(Set task)
Recast the lines of the entries below as a Markdown table with two columns, Row and Line, numbering each line in order and skipping blank lines. Leave the pictures out of your answer.

(Data shown)

******************************

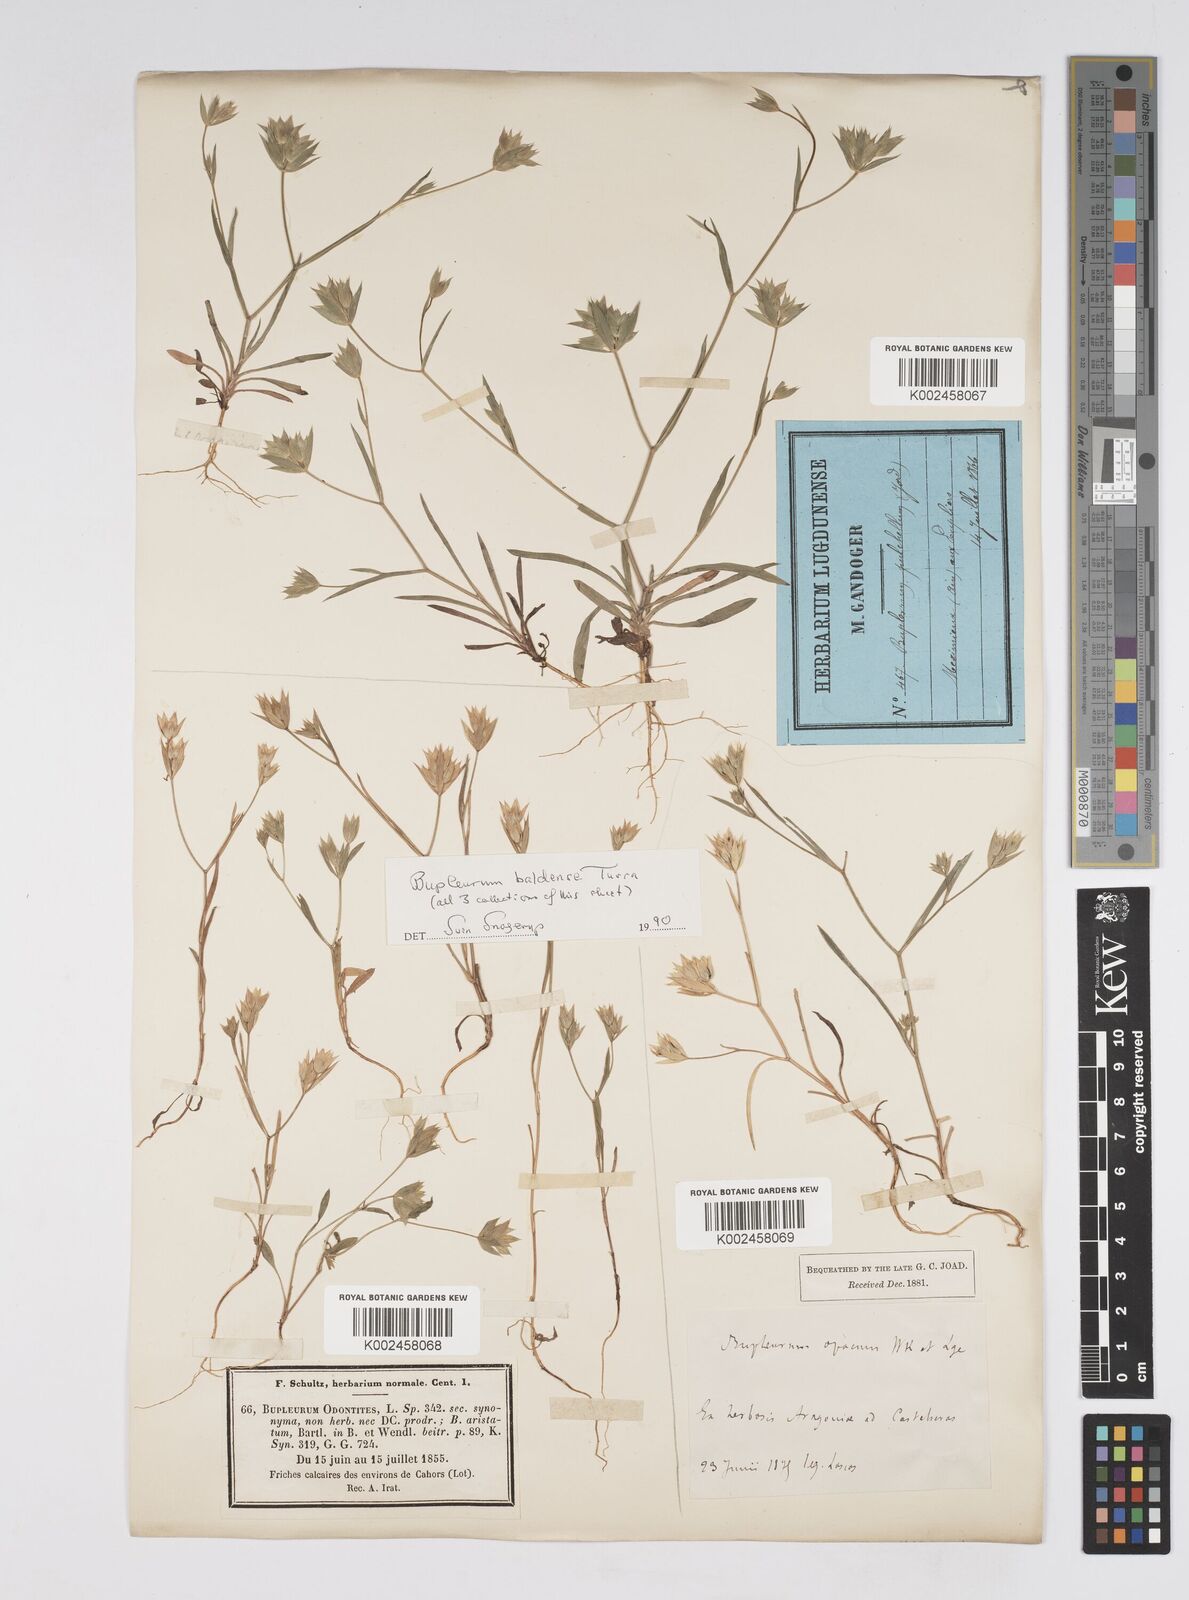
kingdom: Plantae
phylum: Tracheophyta
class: Magnoliopsida
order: Apiales
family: Apiaceae
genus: Bupleurum
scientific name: Bupleurum baldense
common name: Small hare's-ear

******************************

(Answer to this exercise)
| Row | Line |
|---|---|
| 1 | kingdom: Plantae |
| 2 | phylum: Tracheophyta |
| 3 | class: Magnoliopsida |
| 4 | order: Apiales |
| 5 | family: Apiaceae |
| 6 | genus: Bupleurum |
| 7 | scientific name: Bupleurum baldense |
| 8 | common name: Small hare's-ear |